• EXTRAIT DU DOCUMENT:
######
État des lieux du théâtre russe contemporain (1)

Depuis une quinzaine d'années, le théâtre russe a dû apprendre à vivre avec la liberté, une liberté de création qui n'est plus ressentie comme un bienfait exceptionnel, une liberté économique qui apparaît comme une nouvelle censure et enfin une liberté morale où la confusion des valeurs règne.

la nouvelle scène russeLe théâtre russe "enregistre et exprime dans sa langue et l'euphorie de la liberté et ce sentiment lancinant de défaite, dû avant tout au vide spirituel dans lequel se retrouve le pays" constate Anatoli Smelianski, vice-recteur de l'école-studio du Théâtre Artistique de Moscou. La scène théâtrale russe offre à l'heure actuelle un tableau des plus foisonnants et des plus hétéroclites. De l'idéal stanislavskien à un paysage théâtral disparate.

Une des figures les plus marquantes de ce début de siècle est celle de Constantin Stanislavski. Ce praticien et théoricien de l'art dramatique a mis au point un système qui prône l'emploi du "revécu émotionnel" afin d'atteindre la vérité dans le jeu de l'acteur. Il ne croit qu'au sentiment; l'acteur, dans le rôle qu'il doit incarner, exécute des actions "exactement comme dans la vie". Stanislavski fut à l'époque fréquemment en litige avec Meyerhold qui se préoccupait essentiellement d'être "au service de l'œil et de l'ouïe". La démarche de ce dernier consiste à se frayer un chemin vers le personnage de l'extérieur, du mouvement et non de l'intérieur comme Stanislavski. Mais, le système stanislavskien ne se contente pas de mettre en place les règles du jeu dramatique, il apporte également un idéal, celui d'un théâtre Temple, lieu de purification et de construction d'une société plus humaine, plus généreuse. Le théâtre devient alors une création spirituelle, une création de l'âme. Il s'affirme comme un théâtre-maison qui accueille et forme les jeunes comédiens, il s'impose comme une école de vie. Anatoli Smelianski ajoute que "le théâtre en Russie est une maison commune et une cause commune à vie".
######
• JEU DE DONNÉES:

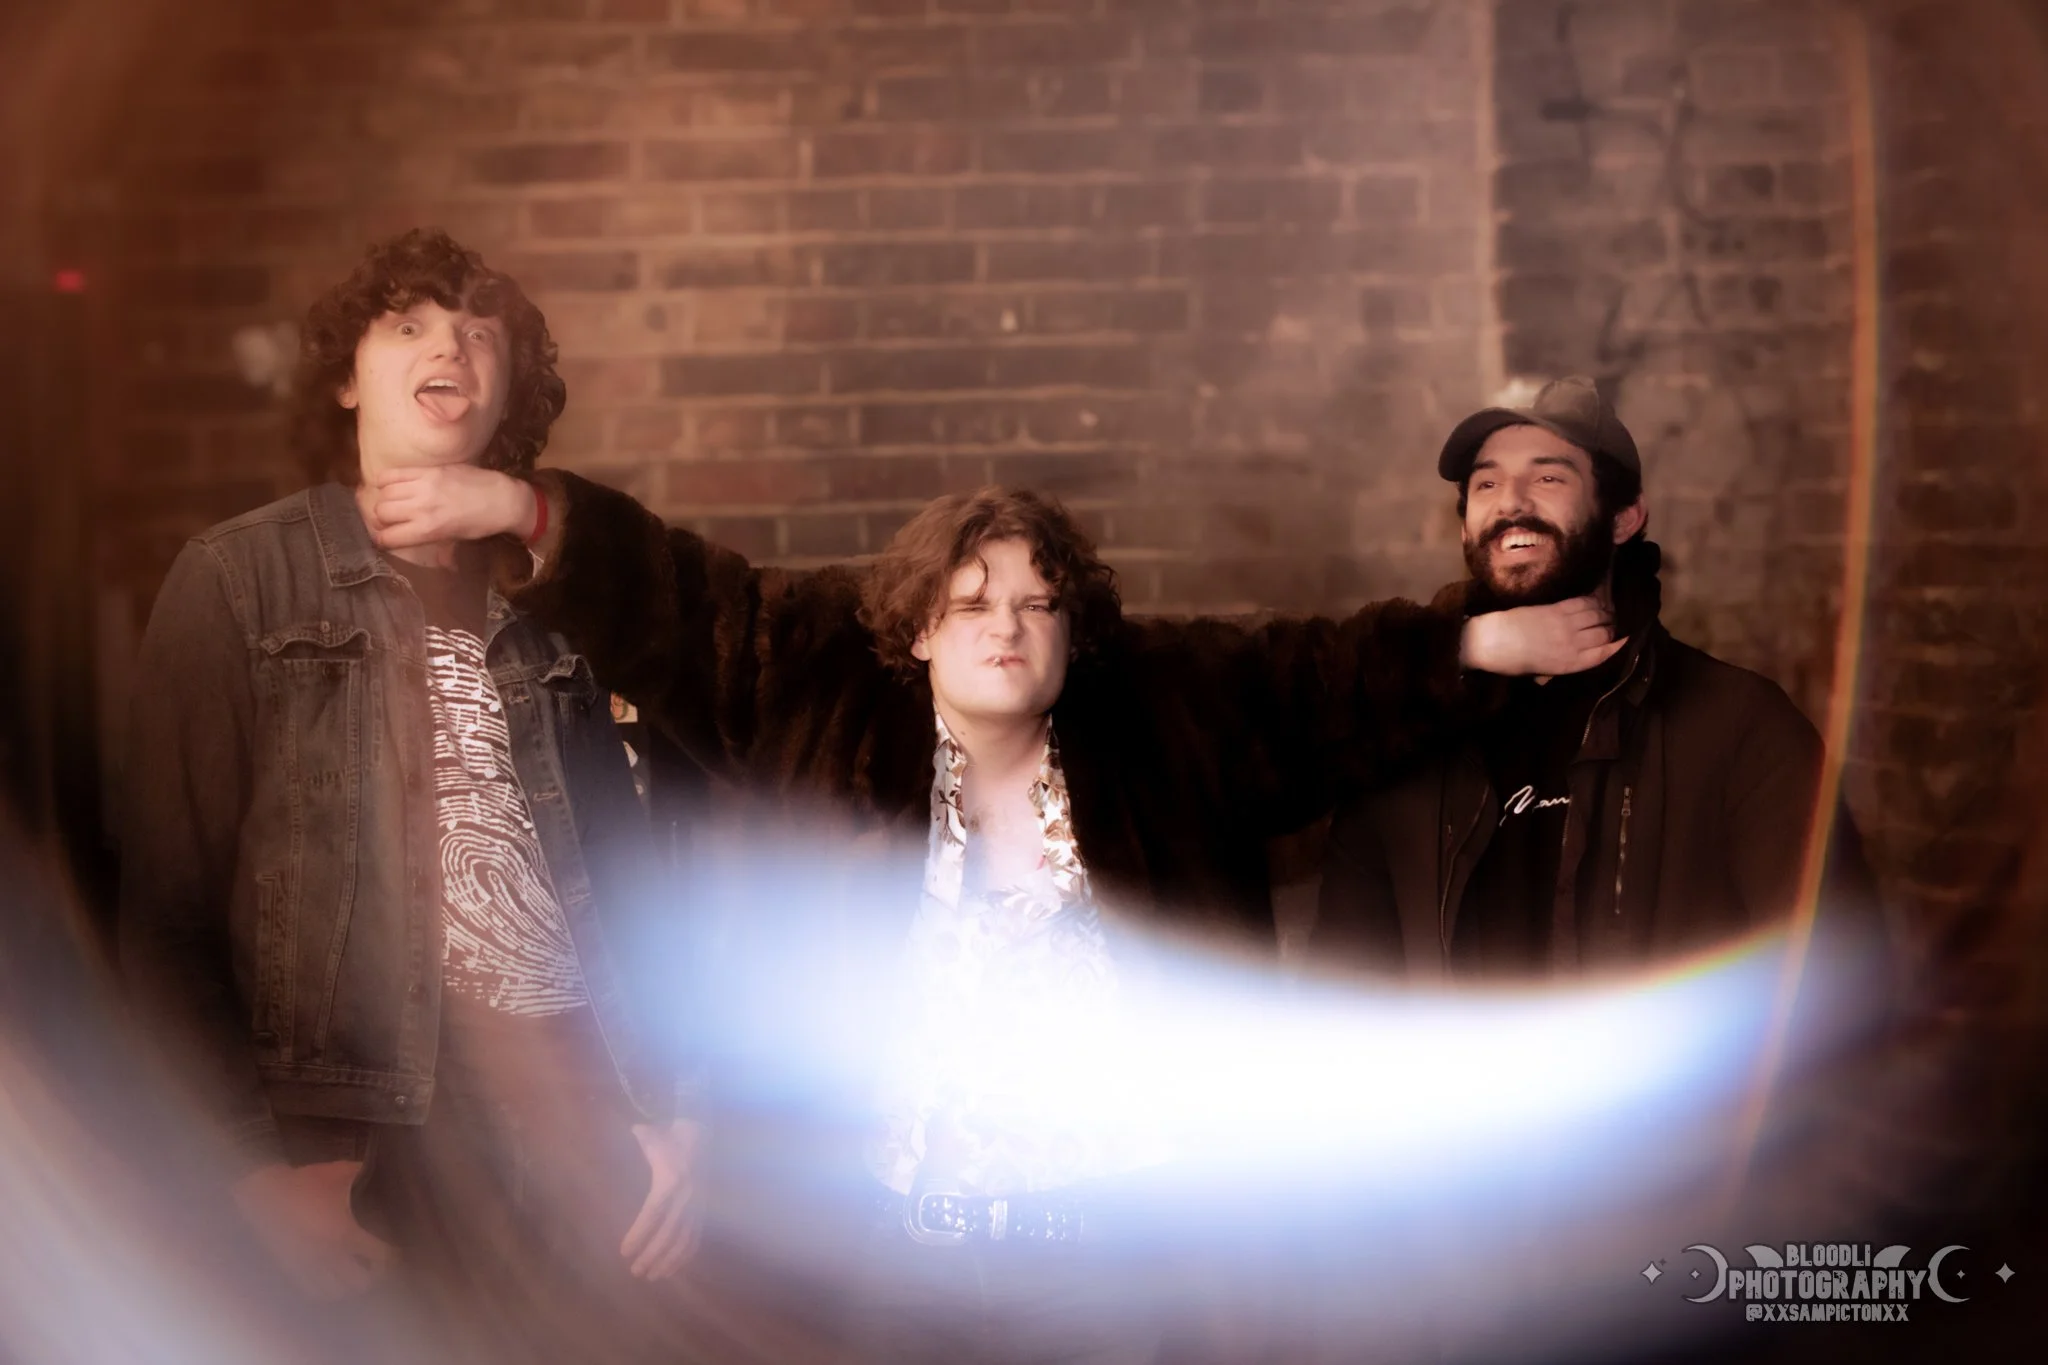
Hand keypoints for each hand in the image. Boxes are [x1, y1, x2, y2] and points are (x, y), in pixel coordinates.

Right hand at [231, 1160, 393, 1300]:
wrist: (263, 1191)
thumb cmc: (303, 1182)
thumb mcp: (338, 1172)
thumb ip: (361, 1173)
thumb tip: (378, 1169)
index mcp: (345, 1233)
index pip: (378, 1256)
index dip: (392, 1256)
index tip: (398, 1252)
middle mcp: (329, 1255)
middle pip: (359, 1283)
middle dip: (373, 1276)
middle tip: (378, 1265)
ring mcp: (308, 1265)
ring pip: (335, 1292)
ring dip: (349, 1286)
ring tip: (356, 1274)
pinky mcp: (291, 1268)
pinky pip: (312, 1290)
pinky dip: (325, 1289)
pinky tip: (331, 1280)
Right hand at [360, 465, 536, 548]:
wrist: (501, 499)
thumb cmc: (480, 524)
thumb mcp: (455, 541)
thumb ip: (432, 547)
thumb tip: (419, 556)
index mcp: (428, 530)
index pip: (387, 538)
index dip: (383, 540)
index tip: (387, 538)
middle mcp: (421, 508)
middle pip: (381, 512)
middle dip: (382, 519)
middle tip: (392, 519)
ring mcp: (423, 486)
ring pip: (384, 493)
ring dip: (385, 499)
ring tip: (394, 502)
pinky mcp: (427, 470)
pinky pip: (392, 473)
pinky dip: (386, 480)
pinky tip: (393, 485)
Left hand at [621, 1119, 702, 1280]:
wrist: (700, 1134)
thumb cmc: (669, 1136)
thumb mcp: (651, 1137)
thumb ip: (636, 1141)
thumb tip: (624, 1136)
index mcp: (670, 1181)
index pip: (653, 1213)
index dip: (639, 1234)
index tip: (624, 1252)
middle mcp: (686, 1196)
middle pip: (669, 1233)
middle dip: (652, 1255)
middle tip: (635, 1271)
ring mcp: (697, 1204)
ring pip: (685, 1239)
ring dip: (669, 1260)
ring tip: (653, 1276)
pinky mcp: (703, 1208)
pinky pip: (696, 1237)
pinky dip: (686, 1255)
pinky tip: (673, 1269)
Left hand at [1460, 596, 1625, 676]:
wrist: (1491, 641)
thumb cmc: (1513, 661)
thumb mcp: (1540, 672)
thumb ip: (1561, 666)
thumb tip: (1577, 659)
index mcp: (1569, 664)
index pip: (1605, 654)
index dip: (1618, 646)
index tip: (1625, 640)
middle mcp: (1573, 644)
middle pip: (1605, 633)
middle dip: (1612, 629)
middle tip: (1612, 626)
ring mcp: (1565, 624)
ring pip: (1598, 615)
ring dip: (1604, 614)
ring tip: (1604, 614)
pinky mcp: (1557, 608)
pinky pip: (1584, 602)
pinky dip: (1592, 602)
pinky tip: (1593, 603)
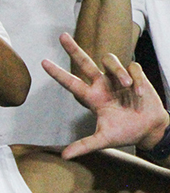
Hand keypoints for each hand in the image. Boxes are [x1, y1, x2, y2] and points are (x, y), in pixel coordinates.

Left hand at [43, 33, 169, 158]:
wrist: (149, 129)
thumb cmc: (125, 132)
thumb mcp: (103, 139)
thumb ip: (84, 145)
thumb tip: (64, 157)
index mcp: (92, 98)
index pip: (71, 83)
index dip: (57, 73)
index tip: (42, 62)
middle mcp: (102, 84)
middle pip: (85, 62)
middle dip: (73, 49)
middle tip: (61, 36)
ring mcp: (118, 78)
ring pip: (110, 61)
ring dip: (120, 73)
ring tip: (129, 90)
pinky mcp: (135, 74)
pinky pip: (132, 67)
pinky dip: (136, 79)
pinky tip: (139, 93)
######
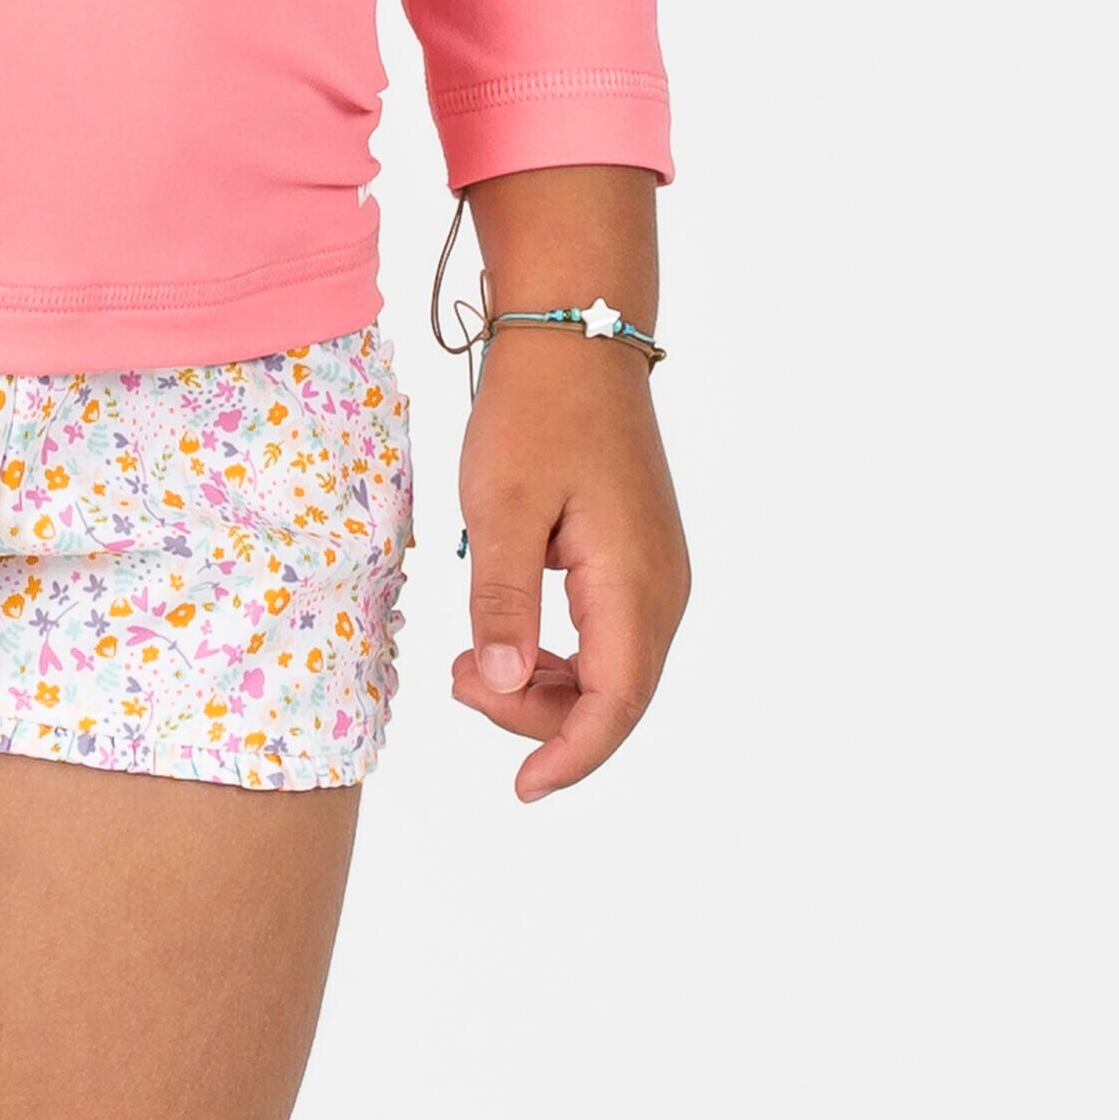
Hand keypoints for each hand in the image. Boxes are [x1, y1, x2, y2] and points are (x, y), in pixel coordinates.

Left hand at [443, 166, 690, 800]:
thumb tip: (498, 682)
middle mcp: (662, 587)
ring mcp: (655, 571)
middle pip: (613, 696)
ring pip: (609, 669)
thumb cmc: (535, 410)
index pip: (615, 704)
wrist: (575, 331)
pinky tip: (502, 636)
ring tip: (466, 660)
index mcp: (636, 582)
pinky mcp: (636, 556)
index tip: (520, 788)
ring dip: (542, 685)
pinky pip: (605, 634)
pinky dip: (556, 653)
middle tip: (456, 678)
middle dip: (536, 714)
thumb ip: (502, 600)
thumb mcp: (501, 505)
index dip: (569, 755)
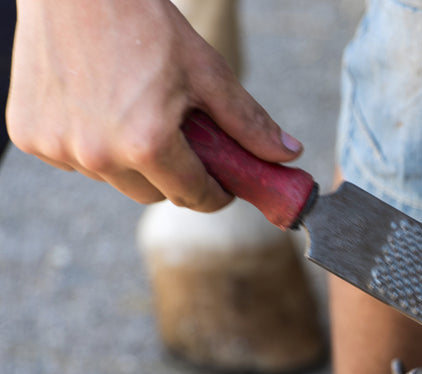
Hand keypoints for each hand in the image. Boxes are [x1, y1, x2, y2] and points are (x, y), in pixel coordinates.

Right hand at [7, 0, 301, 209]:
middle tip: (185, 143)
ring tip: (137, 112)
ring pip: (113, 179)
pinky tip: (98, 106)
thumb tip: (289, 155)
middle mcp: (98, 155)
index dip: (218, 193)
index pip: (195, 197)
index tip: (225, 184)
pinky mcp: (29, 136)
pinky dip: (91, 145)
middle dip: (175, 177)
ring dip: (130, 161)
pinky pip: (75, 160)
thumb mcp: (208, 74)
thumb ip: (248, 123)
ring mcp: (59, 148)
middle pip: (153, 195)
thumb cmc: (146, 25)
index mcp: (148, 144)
######
• CONSIGNES DE TRAVAIL:
Reproduisez à l'identique le passage de l'article sur le théâtre russe contemporain qui commence aux mots « État des lieux » et s'arrête après les mots « paysage théâtral disparate. ».

• RÉSULTAT DE LA TÂCHE:
État des lieux du théâtre russe contemporain (1)

Depuis une quinzaine d'années, le théâtre russe a dû apprendre à vivre avec la liberté, une liberté de création qui n'est plus ressentie comme un bienfait exceptionnel, une liberté économique qui apparaît comme une nouvelle censure et enfin une liberté morale où la confusion des valeurs règne.

la nouvelle scène russeLe théâtre russe "enregistre et exprime dans sa langue et l'euphorie de la liberté et ce sentiment lancinant de défaite, dû avant tout au vide spirituel dans lequel se retrouve le pays" constate Anatoli Smelianski, vice-recteur de l'école-studio du Théâtre Artistique de Moscou. La scène théâtrale russe offre à l'heure actuelle un tableau des plus foisonnants et des plus hétéroclites. De l'idéal stanislavskien à un paysage théâtral disparate.